It is always a shock to see a radio DJ’s face.
I’m not talking radio 1, where the DJs are slebs themselves, rocking up cheerfully on Saturday night entertainment wearing sequins and sheer panels. I’m talking the REAL DJs – radio 2, radio 4 – the Salt of the Earth. Whether you tune in at the same time each day or reach for a trusty podcast, radio listeners have their favourite stations, programmes, presenters. For me, it’s Woman’s Hour. Can’t get enough of the constant, mild level of outrage they sustain.
But the shock – the unbearable shock – of seeing a DJ’s face for the first time! I’m not a person who pictures someone from their voice – but you can always tell when it’s NOT what you expect. The problem, perhaps, is that TV accustomises us to glossy glamour and sharp dressing. We expect – we demand, dammit – a good blow-dry and a sharp wardrobe as much as we insist on them being a down-to-earth voice of the people. So what a shock to encounter, for example, the true mug of broadcasting legend, Radio 2’s Ken Bruce with his smooth, amused Celtic tones (sorry to alienate non-UK readers):
I felt like I’d been talking to a Pierce Brosnan lookalike all evening and had he reached up to his forehead and rolled down a finely formed rubber facemask to reveal an ageing bloke in glasses. Almost affronted. I love him just as much as before – but it shakes you up.
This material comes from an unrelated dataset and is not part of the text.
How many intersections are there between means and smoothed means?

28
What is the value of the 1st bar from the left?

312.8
The same thing happens with authors, to a lesser extent as you’re not engaging with them directly but via their story. Luckily, as a paperback reader I’m rarely faced with the author’s mug shot, wrestling in on my direct interaction with plot and characters. No such luck with Taiye Selasi, author of Ghana Must Go. A debut novel, but her face has been e.v.e.r.y.w.h.e.r.e. No doubt drunkenly reeling with the novelty of finding a talented and beautiful novelist, Selasi’s publishers have thoroughly wheeled her out across the press. Yes, she looks like Iman and has flawless cheekbones, almond eyes and glossy, colt-like limbs. But I don’t want to see it. I want no distance between a novel and myself. Being able to picture Selasi, elegantly drumming her nails and sipping espresso while spinning out her tale makes it seem somehow fake – I want to picture a novel emerging from the ether, whole, new but somehow eternal, waiting for its first contact with humanity.
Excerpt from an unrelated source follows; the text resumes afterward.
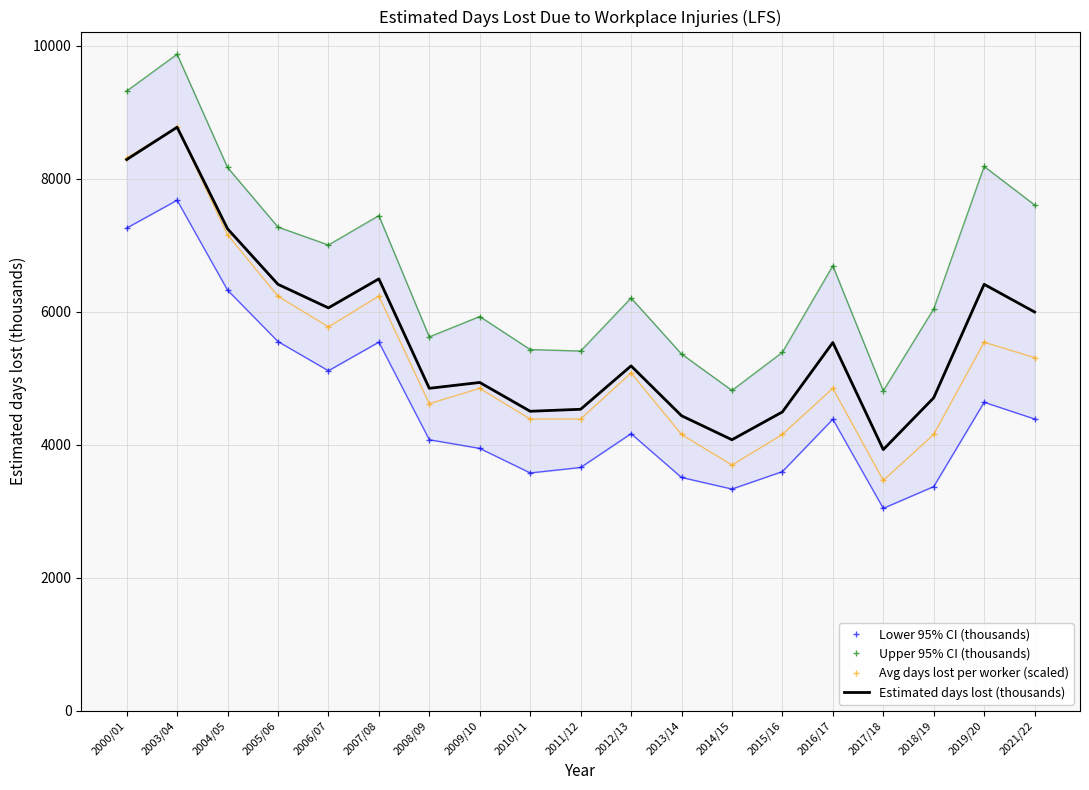

Is this an area chart (filled region under the line)?

No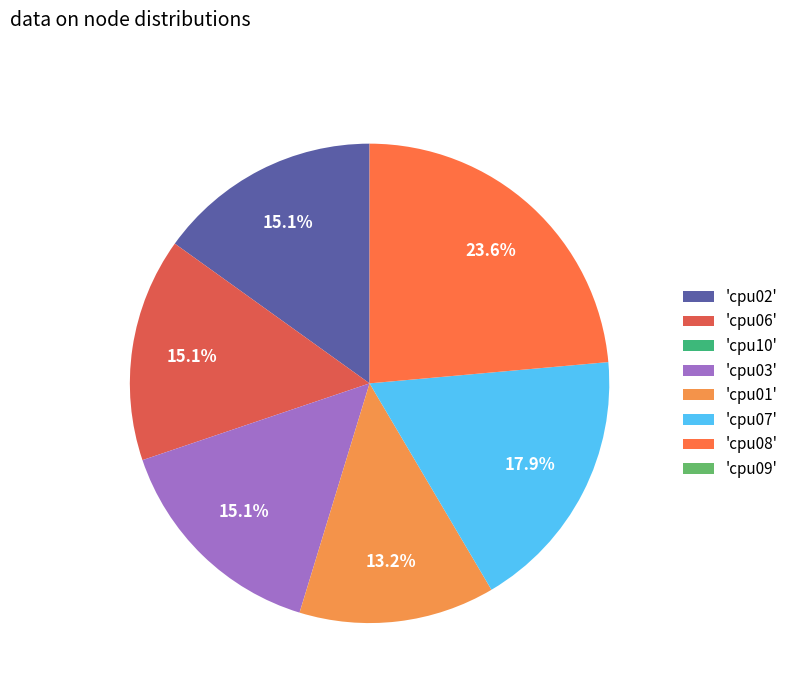

Which slice is the largest?

'cpu08'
Anyway, with Selasi peering elegantly over my shoulder, I tucked in. Kindle edition, so Selasi wasn’t staring up at me from the dust jacket too. But it’s worthy of a bookshelf investment. The writing is wonderful and vivid. There are many threads I could pull on for discussion, as it’s undoubtedly rich, but for me the novel’s greatest success is its depiction of family. Focussing on each of the family members in turn, Selasi captures the tensions, joys, and belonging of being a family. We see the different perspectives that make up the dysfunctional but beating whole in a way that rings deeply profoundly true. The family has no hero and no villain, but is a beautifully shaded, dense mosaic of people and memory.
For me, the strength was in this subtlety, so the climax of the novel – the uncovering of a horrible hidden experience – seemed in its extremity to rob the family some of its everyman quality that makes it so special. It makes its experience very specific and dramatic and for me, less effective for it.
The other facet of the novel that is fascinating is its perspective on African family and love. I rarely read “African” fiction (which is only one, reductive categorisation of this novel) but its historical perspective on the emotional development of Ghanaians – from learning to love to learning to stay – is beautiful and brave. Selasi faces up to a discrimination voiced by in the book by a marginal, negative character – that Africans have/had a tendency leave their families and swan off alone – and examines what truth there is and isn’t in it, and where it comes from, all without breaking the skin of the story. It’s a difficult issue to look straight in the eye, but Selasi does so with understanding and grace.
She may be more beautiful, more groomed, and considerably more talented than I, but Selasi is a new friend to me. I look forward to meeting her again.